-- THE PROBLEM --
From the first line to the last, repeat the records exactly and skip the pictures.

-- PROVIDED ENTRIES --
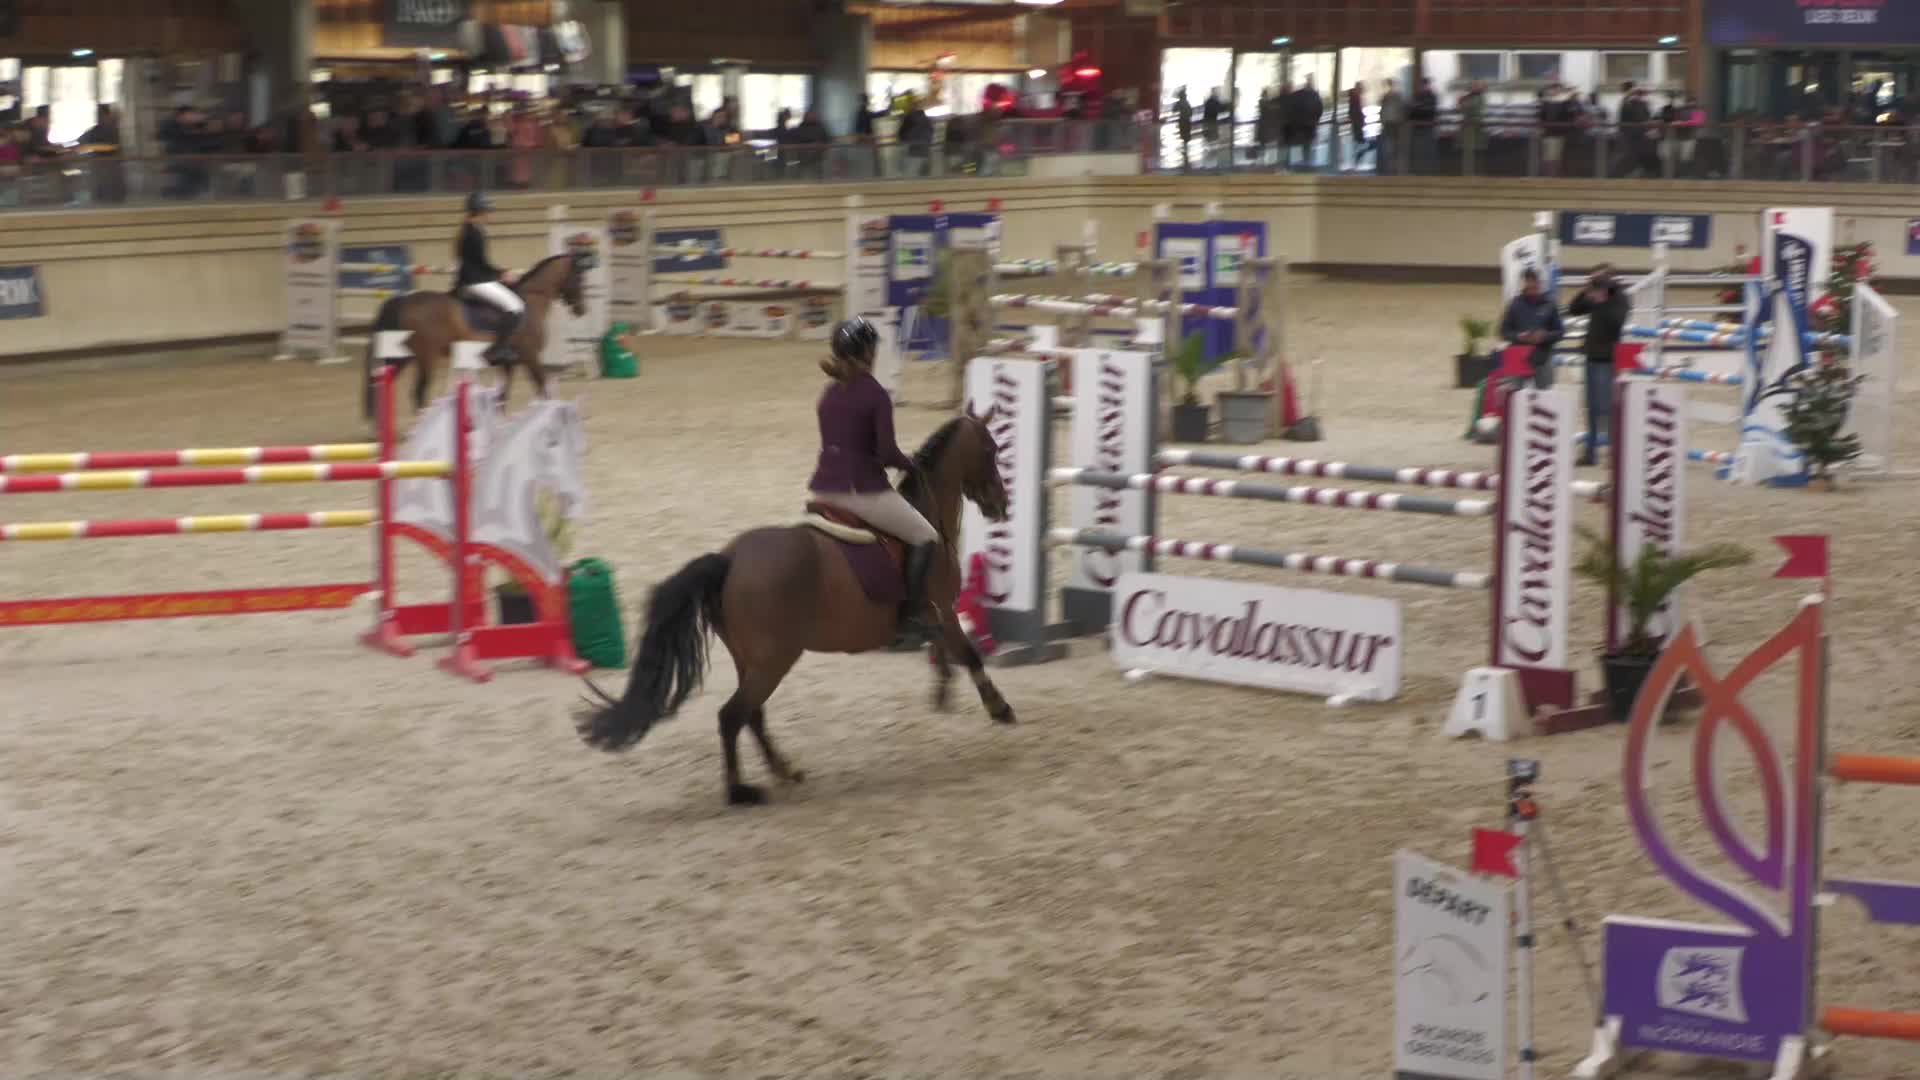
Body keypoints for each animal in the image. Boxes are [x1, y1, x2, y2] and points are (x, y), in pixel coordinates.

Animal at [362, 253, 588, 419]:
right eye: (578, 277)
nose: (581, 310)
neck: (531, 301)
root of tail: (404, 300)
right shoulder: (530, 356)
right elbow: (541, 385)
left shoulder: (510, 363)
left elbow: (503, 396)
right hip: (426, 356)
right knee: (417, 391)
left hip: (403, 355)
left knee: (381, 382)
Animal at [575, 404, 1016, 807]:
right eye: (992, 449)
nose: (1001, 505)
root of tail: (728, 559)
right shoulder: (943, 607)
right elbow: (969, 653)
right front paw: (998, 707)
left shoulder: (936, 613)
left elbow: (946, 648)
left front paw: (943, 688)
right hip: (775, 658)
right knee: (732, 716)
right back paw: (740, 791)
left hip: (752, 659)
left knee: (751, 714)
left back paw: (784, 770)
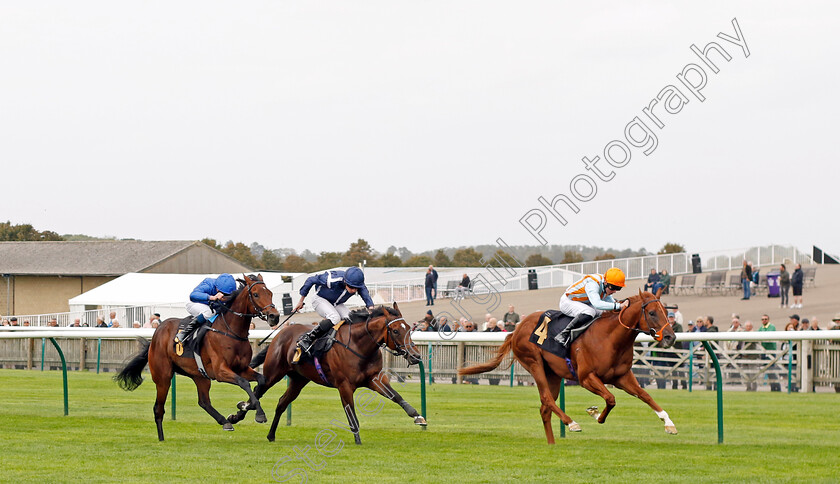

-- EXERCISE RESULT --
Body keypoints for each animal in the image. Boxes are [x1, y1, x2, y2] and points are (x, y), in pixel coordinates.

Animal at [362, 253, 588, 419]:
right eye: (578, 277)
nose: (581, 310)
neck: (531, 301)
root of tail: (404, 300)
right shoulder: (530, 356)
right elbow: (541, 385)
left shoulder: (510, 363)
left elbow: (503, 396)
right hip: (426, 356)
right knee: (417, 391)
left hip: (403, 355)
left knee: (381, 382)
Animal at [575, 404, 1016, 807]:
right eye: (992, 449)
nose: (1001, 505)
root of tail: (728, 559)
right shoulder: (943, 607)
right elbow: (969, 653)
right front paw: (998, 707)
left shoulder: (936, 613)
left elbow: (946, 648)
left front paw: (943, 688)
right hip: (775, 658)
right knee: (732, 716)
right back paw: (740, 791)
left hip: (752, 659)
left knee: (751, 714)
left back paw: (784, 770)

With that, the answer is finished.